Durante el clímax de esta divertida, imposible comedia fantástica, una enorme criatura se apodera del protagonismo en el inmenso aquelarre que vertebra el tercer acto de la trama. Las reminiscencias con El día de la bestia (Álex de la Iglesia, 1995) son casi inmediatas. El realizador adora los relatos in crescendo y los finales explosivos, las fábulas que se entremezclan en la ficción y los enormes monstruos que encarnan el mal absoluto.
Sería posible afirmar que aquella El día de la bestia sigue siendo su mejor película, en tanto que continúa dando vueltas alrededor del relato primigenio, a pesar de la profusión de medios en la que se desenvuelven ahora sus proyectos.
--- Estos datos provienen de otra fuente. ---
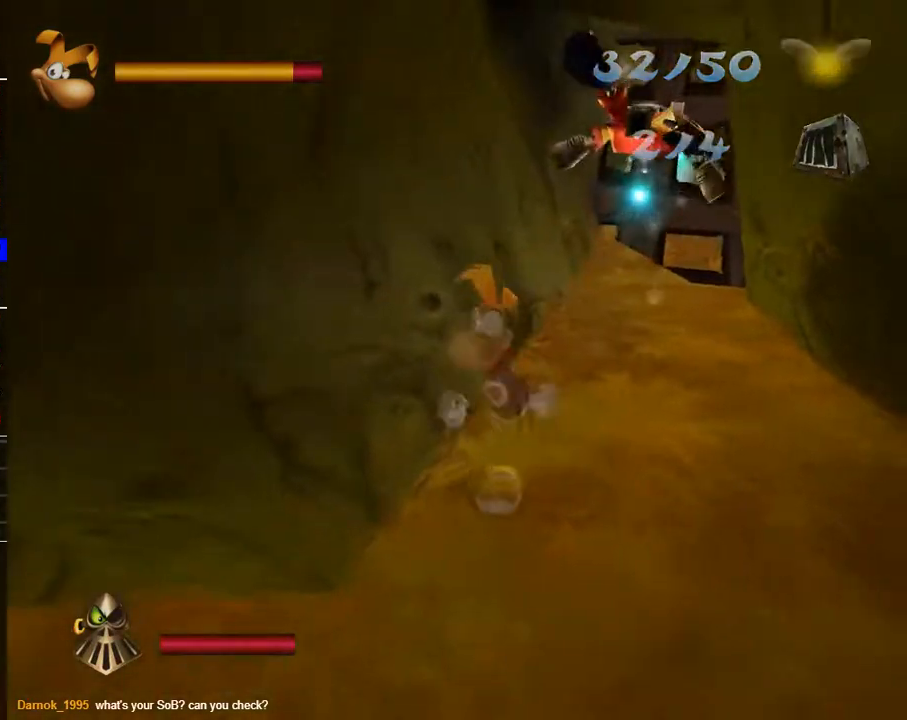
{"buttons": ["Y"], "left_stick": "up-left", "right_stick": "center", "events": [[33, "Y", "down"], [100, "left_stick", "down-left"], [117, "Y", "up"], [200, "Y", "down"], [267, "Y", "up"], [317, "left_stick", "left"], [350, "Y", "down"], [417, "Y", "up"], [417, "left_stick", "up-left"], [500, "Y", "down"]]}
En este caso no se trata de un sacerdote que intenta evitar el Apocalipsis, sino un grupo de desheredados que huye de la capital tras cometer un robo en el centro de la ciudad.
Dicho de otro modo, los protagonistas de la aventura – en palabras de la propia película: los que intentan impedir que se acabe con la civilización occidental – son personas de a pie que permanecen unidas al conocer las auténticas intenciones del mal, como si el realizador entendiera que son esas, las personas anónimas, las únicas que tiene sentido convertir en héroes en el incierto tiempo presente. Un mensaje definitorio.
La película parte desde el centro de la capital hasta Zugarramurdi en un irrefrenable viaje hacia el confín del mundo. De la Iglesia se sirve del aspecto llamativo de unos mimos para poder otorgar identidad propia a todo el arranque, con robo y secuestro incluidos, pero la utilización de ese elemento parece obedecer a una caprichosa excusa con la que dar continuidad a un estilo visual que se ha ido asentando en lo barroco como manera de escapar de toda consideración formal.
Las brujas de Zugarramurdi está construida en torno a una fugaz idea, una premisa que parece desarrollada con desidia, sus elecciones formales son discutibles y su mal gusto a veces abandona el terreno del humor grotesco y se convierte en reflejo de una cierta falta de inspiración, una continua repetición de elementos ya conjugados. ¿Pero cómo advertir esas carencias tan propias del autor si la película cuenta con el mejor diseño de producción posible, con fantásticos decorados, con una suntuosa banda sonora de Joan Valent y con un Kiko de la Rica en estado de gracia en las labores de iluminación?
De la Iglesia vuelve a extraer excelentes actuaciones de un grupo irrepetible de intérpretes, entre los que sorprenden Mario Casas, Carolina Bang o Jaime Ordoñez por acercarse a registros tan alejados de sus papeles habituales. La película del director es la misma de siempre, quizá más grande, más ruidosa, de mejor acabado visual y con maravillosos trucos de maquillaje. Lo curioso es que continúe haciendo gala de las mismas limitaciones que revelaba hace ya veinte años con su ópera prima. Tras construir ese clímax casi imposible con el aquelarre de las brujas, Las brujas de Zugarramurdi se limita a concluir su momento más tenso a partir de un fundido a negro, que permita cerrar la película con el chiste de rigor. Humor a costa del propio relato, lo que hace pensar que lo importante en todo momento ha sido la ocurrencia, y no la propia película.